▸ **Description of the task**
Please change "Twitter" to "X" in the data below and give every line back with nothing else altered.

▸ **Listed entries**
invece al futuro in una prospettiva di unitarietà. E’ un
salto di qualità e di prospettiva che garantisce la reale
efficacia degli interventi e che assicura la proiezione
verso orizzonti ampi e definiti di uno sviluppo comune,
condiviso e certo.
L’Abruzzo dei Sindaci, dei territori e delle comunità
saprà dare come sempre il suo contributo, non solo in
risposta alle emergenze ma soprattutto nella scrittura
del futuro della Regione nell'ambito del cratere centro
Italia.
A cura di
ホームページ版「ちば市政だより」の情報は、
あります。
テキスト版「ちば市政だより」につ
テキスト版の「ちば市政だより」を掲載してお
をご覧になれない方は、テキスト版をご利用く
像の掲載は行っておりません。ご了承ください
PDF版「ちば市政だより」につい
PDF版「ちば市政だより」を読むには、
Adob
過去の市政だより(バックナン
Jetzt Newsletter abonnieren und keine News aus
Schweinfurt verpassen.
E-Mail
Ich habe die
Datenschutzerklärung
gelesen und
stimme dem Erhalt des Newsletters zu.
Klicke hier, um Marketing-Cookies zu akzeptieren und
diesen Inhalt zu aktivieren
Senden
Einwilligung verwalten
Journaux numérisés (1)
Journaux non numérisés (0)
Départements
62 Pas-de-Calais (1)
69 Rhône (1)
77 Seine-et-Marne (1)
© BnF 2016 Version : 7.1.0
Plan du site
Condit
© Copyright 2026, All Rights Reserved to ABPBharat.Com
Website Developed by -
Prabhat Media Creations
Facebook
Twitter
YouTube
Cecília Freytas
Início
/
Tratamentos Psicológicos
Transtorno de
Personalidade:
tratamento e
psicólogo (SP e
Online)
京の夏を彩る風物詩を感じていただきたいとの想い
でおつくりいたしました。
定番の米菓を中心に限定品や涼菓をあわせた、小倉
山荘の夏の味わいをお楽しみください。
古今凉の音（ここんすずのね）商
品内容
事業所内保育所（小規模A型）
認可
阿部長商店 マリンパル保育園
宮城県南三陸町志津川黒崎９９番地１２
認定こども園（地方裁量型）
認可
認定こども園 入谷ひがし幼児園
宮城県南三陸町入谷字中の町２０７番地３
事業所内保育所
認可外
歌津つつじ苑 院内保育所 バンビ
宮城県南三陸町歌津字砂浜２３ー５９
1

▸ **Response area**
invece al futuro in una prospettiva di unitarietà. E’ un
salto di qualità e di prospettiva che garantisce la reale
efficacia degli interventi e che assicura la proiezione
verso orizzonti ampi e definiti di uno sviluppo comune,
condiviso e certo.
L’Abruzzo dei Sindaci, dei territori e delle comunità
saprà dare come sempre il suo contributo, non solo in
risposta alle emergenze ma soprattutto nella scrittura
del futuro della Regione nell'ambito del cratere centro
Italia.
A cura di
ホームページ版「ちば市政だより」の情報は、
あります。
テキスト版「ちば市政だより」につ
テキスト版の「ちば市政だより」を掲載してお
をご覧になれない方は、テキスト版をご利用く
像の掲載は行っておりません。ご了承ください
PDF版「ちば市政だより」につい
PDF版「ちば市政だより」を読むには、
Adob
過去の市政だより(バックナン
Jetzt Newsletter abonnieren und keine News aus
Schweinfurt verpassen.
E-Mail
Ich habe die
Datenschutzerklärung
gelesen und
stimme dem Erhalt des Newsletters zu.
Klicke hier, um Marketing-Cookies zu akzeptieren und
diesen Inhalt zu aktivieren
Senden
Einwilligung verwalten
Journaux numérisés (1)
Journaux non numérisés (0)
Départements
62 Pas-de-Calais (1)
69 Rhône (1)
77 Seine-et-Marne (1)
© BnF 2016 Version : 7.1.0
Plan du site
Condit
© Copyright 2026, All Rights Reserved to ABPBharat.Com
Website Developed by -
Prabhat Media Creations
Facebook
X
YouTube
Cecília Freytas
Início
/
Tratamentos Psicológicos
Transtorno de
Personalidade:
tratamento e
psicólogo (SP e
Online)
京の夏を彩る風物詩を感じていただきたいとの想い
でおつくりいたしました。
定番の米菓を中心に限定品や涼菓をあわせた、小倉
山荘の夏の味わいをお楽しみください。
古今凉の音（ここんすずのね）商
品内容
事業所内保育所（小規模A型）
認可
阿部長商店 マリンパル保育園
宮城県南三陸町志津川黒崎９９番地１２
認定こども園（地方裁量型）
認可
認定こども園 入谷ひがし幼児園
宮城県南三陸町入谷字中の町２０７番地３
事業所内保育所
認可外
歌津つつじ苑 院内保育所 バンビ
宮城県南三陸町歌津字砂浜２３ー５９
1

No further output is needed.